▶ _THE PROBLEM_
Copy the entries below word for word, starting at the line that contains "pose: elev=285.9 azim=202.1" and ending after the line that contains "Dot at: (336, 282)".

Dataset items:
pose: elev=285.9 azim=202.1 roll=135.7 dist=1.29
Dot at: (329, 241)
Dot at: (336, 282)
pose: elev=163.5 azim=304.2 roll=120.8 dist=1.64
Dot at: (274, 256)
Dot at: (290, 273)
--
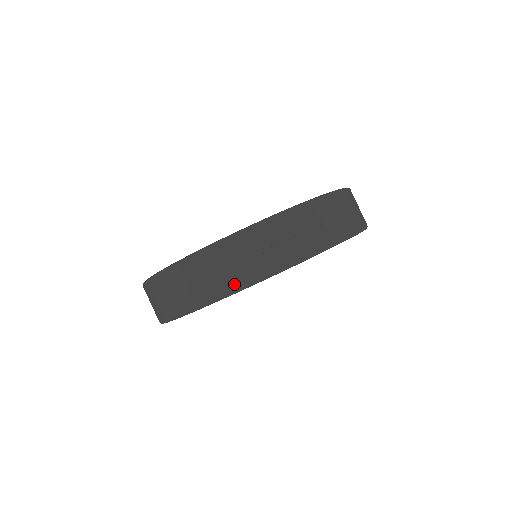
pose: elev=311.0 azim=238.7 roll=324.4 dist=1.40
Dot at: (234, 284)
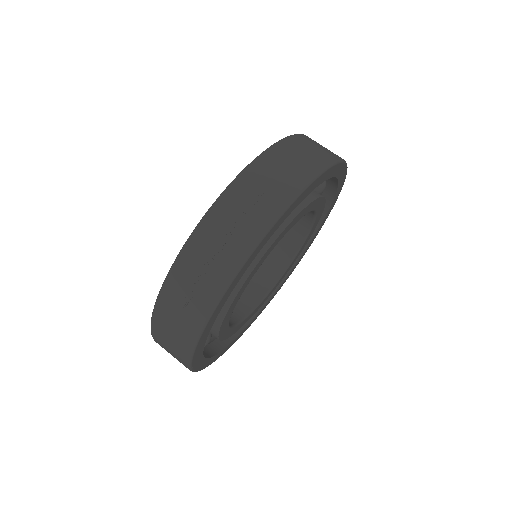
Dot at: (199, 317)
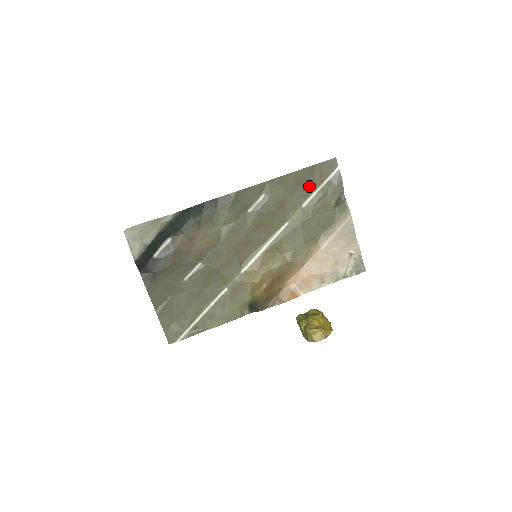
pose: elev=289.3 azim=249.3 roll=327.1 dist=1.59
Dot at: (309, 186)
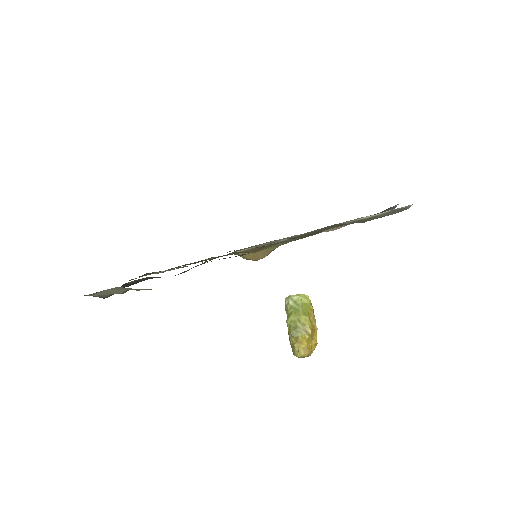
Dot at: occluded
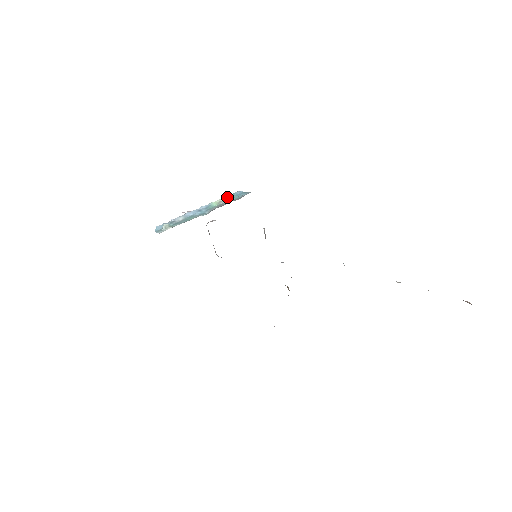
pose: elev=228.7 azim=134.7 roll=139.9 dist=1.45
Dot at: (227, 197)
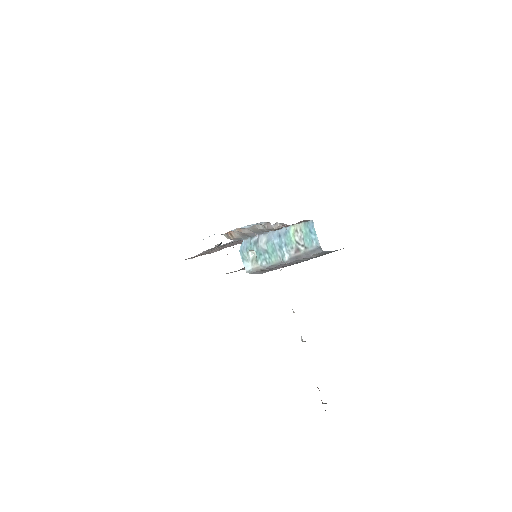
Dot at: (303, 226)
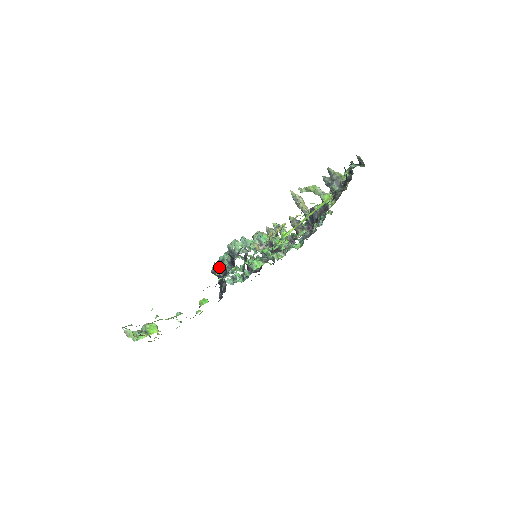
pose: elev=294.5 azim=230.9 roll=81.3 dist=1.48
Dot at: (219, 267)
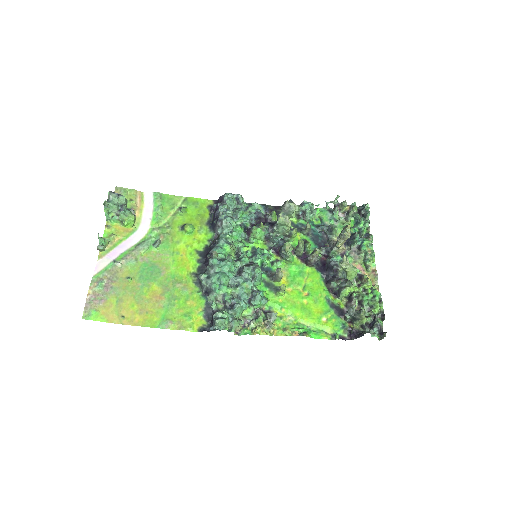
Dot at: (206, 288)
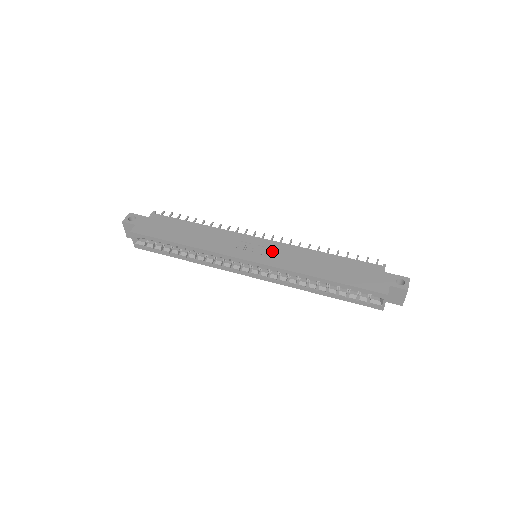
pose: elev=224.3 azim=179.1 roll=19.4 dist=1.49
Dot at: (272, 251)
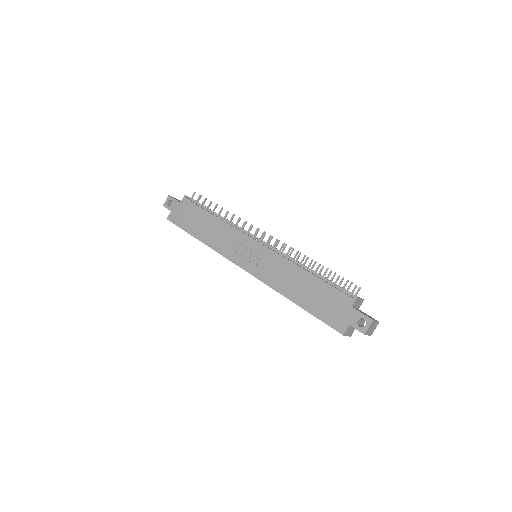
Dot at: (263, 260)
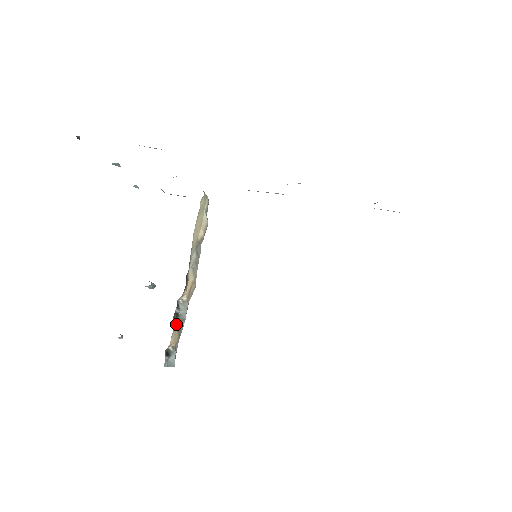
...
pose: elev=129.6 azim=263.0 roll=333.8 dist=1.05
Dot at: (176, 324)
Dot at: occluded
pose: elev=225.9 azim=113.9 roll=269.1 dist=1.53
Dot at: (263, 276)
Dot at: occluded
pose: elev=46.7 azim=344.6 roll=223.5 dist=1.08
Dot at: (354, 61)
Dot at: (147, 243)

▶ _COMPLETE OUTPUT_
pose: elev=285.9 azim=202.1 roll=135.7 dist=1.29
Dot at: (329, 241)
Dot at: (336, 282)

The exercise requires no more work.